In 1987, five minute rule, which means data accessed for every 5 or less minutes are better to be in DRAM than HDD, has found. As the storage devices emerge, the rule has revisited for every decade. This paper revisits it again, in 2017.
This paper classifies storage devices in four tiers: performance, capacity, archival, and backup.
Data for latency-sensitive interactive analytics should be in the performance tier, while data for latency-insensitive batch analytics should be in the storage tier.
For state-of-the-art PCIe SSDs, the bread-even interval predicted by the five-minute rule is less than a minute.

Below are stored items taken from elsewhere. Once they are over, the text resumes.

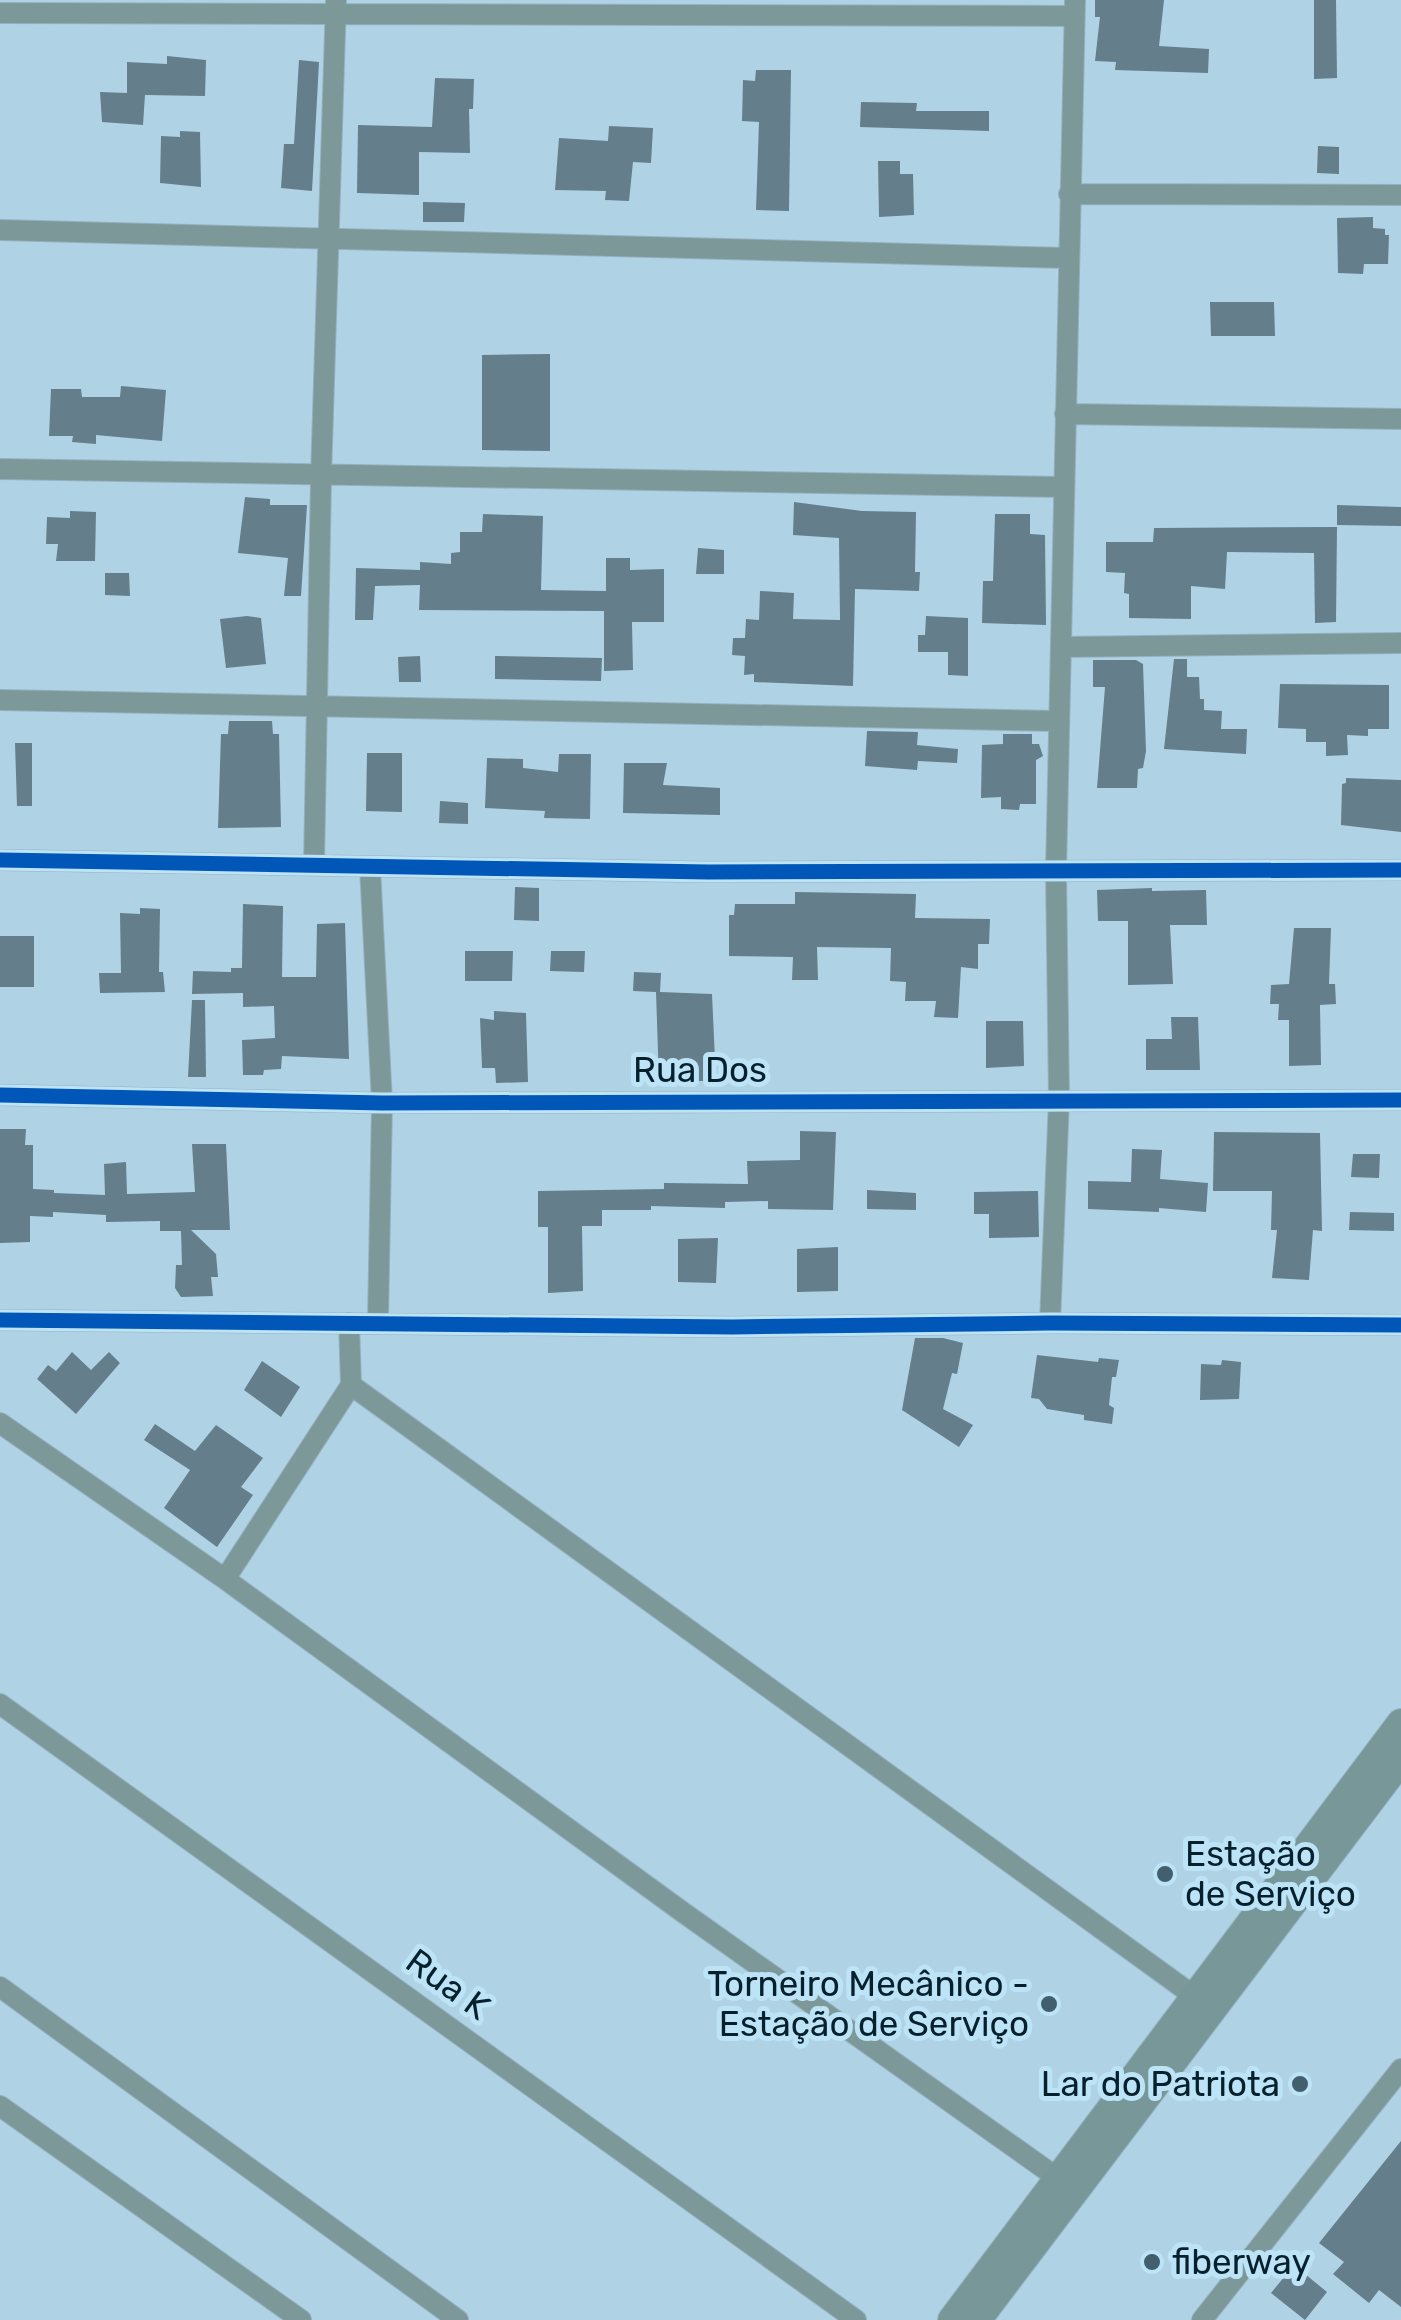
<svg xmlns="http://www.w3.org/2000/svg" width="1401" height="2320" viewBox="0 0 1401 2320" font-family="Rubik,sans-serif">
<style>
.building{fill:#647e8b}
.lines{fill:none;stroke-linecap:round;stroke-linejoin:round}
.street-casing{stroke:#95b1c0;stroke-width:22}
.secondary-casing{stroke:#95b1c0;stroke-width:30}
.street{stroke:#7d9898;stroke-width:20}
.secondary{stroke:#789799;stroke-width:28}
.cycleway-casing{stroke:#bde3f7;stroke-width:21}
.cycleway{stroke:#0057b8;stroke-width:15}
.poi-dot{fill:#415f6d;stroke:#bde3f7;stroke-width:4}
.labels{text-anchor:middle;stroke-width:10;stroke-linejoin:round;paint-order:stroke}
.street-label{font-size:35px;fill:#06212d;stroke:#bde3f7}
.poi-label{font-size:35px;fill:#06212d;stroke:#bde3f7;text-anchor:start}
</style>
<rect width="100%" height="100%" fill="#afd3e5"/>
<path class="building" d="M1095,0h69l-5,46 50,3 -1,24 -93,-3 1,-8 -21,-1 5,-44h-5z
M1314,0h22l1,78 -23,1z
M167,56l39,4 -1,36 -60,-1 -2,30 -41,-3 -2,-30 27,1v-31l40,2z
M299,60l20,2 -7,129 -31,-3 3,-44h10z
M756,70h35l-2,141 -33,-1 3,-88 -17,-1 1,-41 12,1z
M435,78l39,1 -1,30h-4l1,44 -51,-1v43l-62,-2 1,-68 74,2z
M861,102l56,1 -1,8h73v20l-129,-4z
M609,126l44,2 -2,35 -18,-1 -4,39 -24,-1 1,-9 -51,-1 4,-52 49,3z
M180,131l20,1 1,55 -41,-4 1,-47 19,1z
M1318,146l21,1v27l-22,-1z
M878,161h22v13h13l1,41 -35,2z
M423,202l42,1 -1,19h-41z
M1373,217v11l12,1v6h4l-1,29h-24l-1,10 -25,-1 -1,-55z
M1210,302h64l1,34h-64z
M550,354v97l-68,-1v-95z
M121,386l45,4 -4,51 -66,-6v9l-24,-2 1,-6h-24l2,-47h30l1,8h38z
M245,497l25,2v6h37l-6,91h-17l4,-38 -50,-5z
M794,502l68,9 54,1 -1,60h5l-1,19 -64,-2 -2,97 -99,-4v-8l-10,1 1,-19 -13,-1 1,-17h12l1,-19 13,1 1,-29 34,2 -1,26 47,1 -1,-82 -46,-3z
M1337,505l64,2v19l-64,-1z
M70,511l26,1 -1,49h-39l2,-17h-12l1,-27 23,1z
M483,514l60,2 -2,74 65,1v-33h24v12l34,-1v53h-32l1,48 -29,1v-60l-185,-1 1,-25 -45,1 -2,34h-18l1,-52 64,2v-8l31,2v-11l9,-1v-20h22z
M995,514h35v20l15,1 1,90 -64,-2 1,-42h10z
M1337,527l-1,95 -21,1 -1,-70 -87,-1 -2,37 -34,-3v33l-62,-1v-24l-5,-1 1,-20 -19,-1v-30h47l1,-14z
M698,548l26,2v24h-28z
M105,573h24l1,23 -25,-1z
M247,616l14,2 5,46 -40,4 -6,-49z
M926,616l42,2v58l-20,-1v-23h-30v-17h7z
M420,656l1,26h-22l-1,-25z
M495,656l107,2 -1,23 -106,-2z
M1174,659h13v18h12l1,22h4v11l18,1 -1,18h26l-1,25 -82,-5z
M1093,660h43l7,4 3,87 -3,17 -5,1 -1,19h-40l8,-101h-12z
M1280,684l109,1v44h-21v7l-21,-1 1,20 -22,1v-14h-20v-13l-28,-1z
M229,721h43l1,13h6l2,93 -63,1 3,-94h7z
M867,731l51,1 -1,13 41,4 -1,14 -39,-2 -1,9 -52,-4z
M1003,734h29v10h7l4,12 -7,4v44h-16l-1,6 -18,-1v-12l-20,1 1,-53 21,-1z
M15,743h17v63h-15z
M367,753h35v59l-36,-1z
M559,754h32l-1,65 -46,-1 1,-7 -60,-3 2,-50 36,1v9l35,4z
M624,763h43l-4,22 57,3v27l-97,-2z
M1346,778l55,2v52l-60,-7 1,-41 4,-1z
M440,801l28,2v21l-29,-1z
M515,887l24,1v33l-25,-1z
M1152,888v3l54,-1 1,35h-37l3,59 -45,1v-64h-30l-1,-31z
M795,892l121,2 -1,24 75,1 -1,25h-11v25l-17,-2 -3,51 -24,-1 2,-16h-31l1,-19 -16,-1 1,-33 -74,-1 1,33h-26l1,-23 -64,-1v-41h5l1,-11h60z
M243,904l40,2 -1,71h34l1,-53 28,-1 4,136 -67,-3 -1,13 -17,1 -1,5h-20l-1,-35 33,-2 -1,-32 -31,1v-14l-51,1 1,-23 38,1v-4h11z
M140,908l20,1 -1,63h4l2,20 -65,1 -1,-20h22l-1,-60 20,1z
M1294,928h37l-2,56h6l1,20 -16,1 1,60 -32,1v-46h-11l1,-16h-9l1,-19 18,-1z
M0,936h34v51h-34z
M465,951h48l-1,30h-47z
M551,951h34l-1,21 -34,-1z
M634,972l27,1 -1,19 52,2 4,87h-57l-3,-89 -23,-1z
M192,1000h13l1,77h-18z
M494,1011l32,2 2,69 -32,1 -1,-15h-13l-2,-50 14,2z
M1171,1017h27l2,53h-54v-31h26z
M986,1021h37l1,45 -38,2z
M0,1129h26l-1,16h8v44l21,1v3l51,2 -1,-31 22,-2 1,32 68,-2 -3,-48h34l4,86h-39l25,24 2,23h-7l2,19 -32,1 -6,-9 1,-23h6l-1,-34h-21v-10l-54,1v-7l-53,-3v5l-23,-1v26l-30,1z
M800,1131l36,1 -3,78 -65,-1v-8l-43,1v6l-74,-2v4h-49v16h-20l1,65 -35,2v-66h-10v-36l126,-2v-6l84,1 -1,-23 53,-1z
M1214,1132l106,1 2,98 -9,-1 -4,50 -37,-2 5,-48h-6l1,-39h-59z
M1132,1149l30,1 -2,29 48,4 -2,29 -47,-4v4l-71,-3v-28l43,1z
M1353,1154h27l-1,24 -28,-1z
M867,1190l49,3v17l-49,-1z
M1038,1191l1,46 -50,1v-24h-15v-22z
M1350,1212l44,1v18l-45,-1z
M718,1238l-2,45 -38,-1v-43z
M838,1247v44l-41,1v-43z
M915,1338h28l20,5 -6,31 -5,-1 -9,36 30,16 -14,22 -57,-37z
M72,1352l19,18 18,-18 11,11 -44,51 -39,-35 11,-14 8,6z
M1037,1355l61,7 1,-4 20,2 -3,17h-4l-3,28 5,3 -2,16 -28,-4v-5l-37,-6 -8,-10 -8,-1z
M1222,1360l19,2 -2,37 -39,1 1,-36 20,1z
M262,1361l38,26 -19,30 -37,-27z
M155,1424l40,27 21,-26 47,33 -22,29 12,8 -36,52 -53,-39 26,-38 -46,-30z
M1401,2141v166l-22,-17 -10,13 -36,-29 11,-12 -25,-19z
M1294,2265l33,27 -22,28 -34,-27z"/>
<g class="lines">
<g class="street-casing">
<path id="street" d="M0,13l1074,3
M1069,194l332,1
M0,230l1068,28
M1065,414l336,5
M0,469l1063,18
M1062,647l339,-4
M0,700l1059,21
M0,860l708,12 693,-2
M314,865l7,-388 15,-477
M370,867l12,236 -4,218
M0,1095l382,8 1019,-3
M0,1320l732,7 318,-4 351,2
M349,1323l2,62 843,611
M1050,1323l9,-224 -3,-228 19,-871
M0,1423l225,156 459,334 372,264
M225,1579l126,-194
M0,1704l856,616
M0,1987l458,333
M0,2106l301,214
M1202,2320l199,-251"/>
</g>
<g class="secondary-casing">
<path id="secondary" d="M952,2320l449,-597
M977,2320l424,-560"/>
</g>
<use href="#street" class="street"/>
<use href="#secondary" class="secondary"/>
<g class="cycleway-casing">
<path id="cycleway" d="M0,860l708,12 693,-2
M0,1095l382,8 1019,-3
M0,1320l732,7 318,-4 351,2"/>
</g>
<use href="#cycleway" class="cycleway"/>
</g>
<g class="poi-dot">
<circle cx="1165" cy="1874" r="10"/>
<circle cx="1049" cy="2004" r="10"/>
<circle cx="1300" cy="2084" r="10"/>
<circle cx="1152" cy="2262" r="10"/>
</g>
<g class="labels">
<g class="street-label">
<text x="700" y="1082">Rua Dos</text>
<text transform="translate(448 1984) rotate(36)" y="12">Rua K</text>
</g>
<g class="poi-label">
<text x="1185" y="1866">Estação<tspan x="1185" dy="40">de Serviço</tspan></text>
<text x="1029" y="1996" text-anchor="end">Torneiro Mecânico -<tspan x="1029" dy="40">Estação de Serviço</tspan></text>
<text x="1280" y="2096" text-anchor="end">Lar do Patriota</text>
<text x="1172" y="2274">fiberway</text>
</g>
</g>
</svg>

The break-even interval between the devices are as below:
- DRAM-HDD: 5m in 1987, 5m in 1997, 1.5h in 2007, and 4h in 2017
- DRAM-SSD: 15m in 2007, 7m for read / 24m for write in 2017 (a sentence in the paper says this is only 40 seconds in 2017, confusing… Maybe for 3D XPoint like things only)

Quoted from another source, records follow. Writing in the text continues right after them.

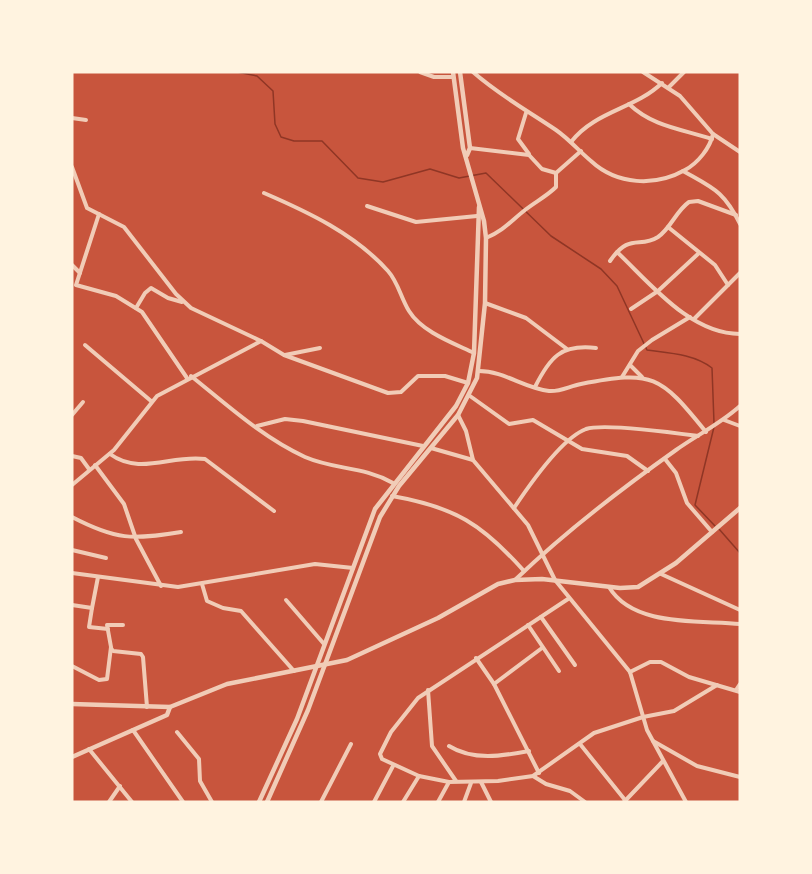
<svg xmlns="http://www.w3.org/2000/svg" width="812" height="874" font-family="Georgia,serif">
	<rect width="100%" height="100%" fill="#c8553d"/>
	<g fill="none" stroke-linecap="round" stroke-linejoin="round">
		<g stroke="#8f3625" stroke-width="1.5">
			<path d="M237,72L257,76L273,91L275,124L281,137L294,141H322L358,178L383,182L430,169L459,178L486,173L551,236L601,269L617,286L647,350C669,353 694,354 712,368L714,423"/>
			<polyline points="714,427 695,505 715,526"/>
			<polyline points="719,529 740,553"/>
		</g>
		<g stroke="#f1ccb7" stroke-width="4">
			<polyline points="420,72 434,77 453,77"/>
			<path d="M473,72C499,95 528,111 556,130C569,139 579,151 591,161C617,185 655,187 685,170C698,163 710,148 713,134L680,96L643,72"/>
			<polyline points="669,87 684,72"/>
			<path d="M629,104C653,127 682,129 712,139"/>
			<polyline points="526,113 518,139 529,154"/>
			<polyline points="72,118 86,120"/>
			<polyline points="713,134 740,152"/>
			<path d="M571,142C595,111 635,109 662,83"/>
			<polyline points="470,148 529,155 542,169 556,173 581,151"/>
			<polyline points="72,167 87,208 124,227 176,294 191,308 261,341 284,355 388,393 401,392 418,376 445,376 468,383"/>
			<path d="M683,171C713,188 724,191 740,224"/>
			<path d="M264,193C308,212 355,234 388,271C398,282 401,298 409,311C422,332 453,343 474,353"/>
			<polyline points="367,206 416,222 477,216"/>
			<polyline points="99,214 76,285 116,296 142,312 187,378"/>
			<polyline points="668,227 715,265 728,285"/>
			<path d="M486,238C503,231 511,221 525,210C535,202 547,196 556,187V173"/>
			<path d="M617,252C650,283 690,334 740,334"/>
			<path d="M610,261C630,232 639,249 658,237C671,228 676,211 689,202L698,201L736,215"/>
			<polyline points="72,265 80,273"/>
			<polyline points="485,303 526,318 567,349"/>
			<polyline points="136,308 145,293 151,288 168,298 182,302"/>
			<polyline points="631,309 658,291 699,253"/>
			<polyline points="694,319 740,273"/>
			<polyline points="85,345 151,401"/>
			<polyline points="285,355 320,348"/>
			<polyline points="630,365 642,377"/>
			<path d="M479,371C504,371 524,388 549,391C560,392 570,386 581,384C653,370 660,375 706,432"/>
			<path d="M191,376C226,404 263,438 305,457C335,470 363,466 393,483"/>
			<polyline points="622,377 638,351 652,340 690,317"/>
			<path d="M535,387C550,357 561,344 596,348"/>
			<polyline points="470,396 509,424 533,420 582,449 627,456 648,471"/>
			<polyline points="72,415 83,402"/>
			<polyline points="458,415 466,431 473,460"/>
			<polyline points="724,420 740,426"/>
			<polyline points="257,426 285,419 303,421 423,446"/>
			<polyline points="431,448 473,460 528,525 555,580 630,672 647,730 686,802"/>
			<path d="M110,454C140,476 172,454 205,459L274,511"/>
			<polyline points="72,456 81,458 89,469"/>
			<polyline points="665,459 676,473 687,503 712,532"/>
			<polyline points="95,465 124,504 136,539 161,586"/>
			<polyline points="72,485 114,450 157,396 261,341"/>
			<path d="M392,496C455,507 482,524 524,571"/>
			<path d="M514,508C528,487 562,438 586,429C604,423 676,433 698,436"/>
			<path d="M72,517C116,540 132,540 181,532"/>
			<polyline points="72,550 106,558"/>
			<polyline points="72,573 178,587 315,564 353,568"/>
			<polyline points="661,574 740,610"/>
			<path d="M516,579C564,533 621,489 676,450C697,435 720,424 740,406"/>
			<polyline points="202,584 207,601 223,608 241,611 294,671"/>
			<path d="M609,587C633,627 698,620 740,624"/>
			<polyline points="568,599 418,698 391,732 380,754 382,759 419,776 449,782 498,781 533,776 594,733 643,717 674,711 717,685"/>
			<polyline points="286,600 324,644"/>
			<polyline points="72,605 92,608 89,627 108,629"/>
			<polyline points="92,608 98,577"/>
			<polyline points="541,617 575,665"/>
			<polyline points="528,625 559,671"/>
			<polyline points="111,648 113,651 141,654 143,657 147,707"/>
			<polyline points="476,658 494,684 539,773"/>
			<polyline points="72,666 99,680 107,679 111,647 107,625 123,625"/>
			<polyline points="630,672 650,662 661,662 689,677 740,692"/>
			<polyline points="494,684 542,648"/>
			<polyline points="428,690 432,746 456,781"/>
			<polyline points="736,690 740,684"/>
			<polyline points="133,730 183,802"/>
			<polyline points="177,732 199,759 200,781 212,802"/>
			<polyline points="653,741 697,766 740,777"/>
			<polyline points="580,744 625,800"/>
			<path d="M449,746C473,761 502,756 529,751"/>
			<polyline points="89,749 132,802"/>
			<polyline points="533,776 546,784 570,791 585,802"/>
			<polyline points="481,782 491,802"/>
			<polyline points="109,802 120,786"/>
			<polyline points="321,802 351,744"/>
			<polyline points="374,802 393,766"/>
			<polyline points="403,802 419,776"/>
			<polyline points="438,802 449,782"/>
			<polyline points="464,802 471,783"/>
			<polyline points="624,802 663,761"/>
		</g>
		<g stroke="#f1ccb7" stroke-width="4.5">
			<polyline points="460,72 470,148 467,155"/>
			<polyline points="72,704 170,707 227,684 347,660 438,618 498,584 515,580 542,579 620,588 638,587 676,563 740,508"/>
			<polyline points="72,757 167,715 170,707"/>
			<polyline points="259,802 297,719 375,509 456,406 468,383 474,353 479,207"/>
			<polyline points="267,802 308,710 380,517 399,486 458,415 477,378 485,303 486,238 484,221 463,148 453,72"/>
		</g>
	</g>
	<rect width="812" height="874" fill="none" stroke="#fff3e0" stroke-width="147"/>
</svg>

- SSD-HDD: 2.26h in 2007, 1d in 2017
Exploring the Design Space of Page Management for Multi-Tiered Memory Systems
https://www.usenix.org/conference/atc21/presentation/kim-jonghyeon
Kim, Jonghyeon, Wonkyo Choe, and Jeongseob Ahn. “Exploring the Design Space of Page Management for Multi-Tiered Memory Systems.” 2021 {USENIX} Annual Technical Conference ({USENIX}{ATC} 21). USENIX} Association, 2021.
This paper explores a better way for tiered memory management. It considers access tier of each page in addition to the access locality (whether the page is placed on the local memory or remote memory). That is, Linux uses local PMEM instead of remote DRAM, when local DRAM is full. This paper says it should use remote DRAM instead in the case, as remote DRAM is faster than local PMEM. Based on the finding, the authors proposes their new page placement scheme, which uses AutoNUMA facility to check access frequency and do demotion/promotion proactively. The authors says it achieves 3.5x speedup compared to Intel’s recent approach, which Huang Ying is doing.
For the evaluation, the authors has used graph500, SpecACCEL, GraphMat, and Liblinear.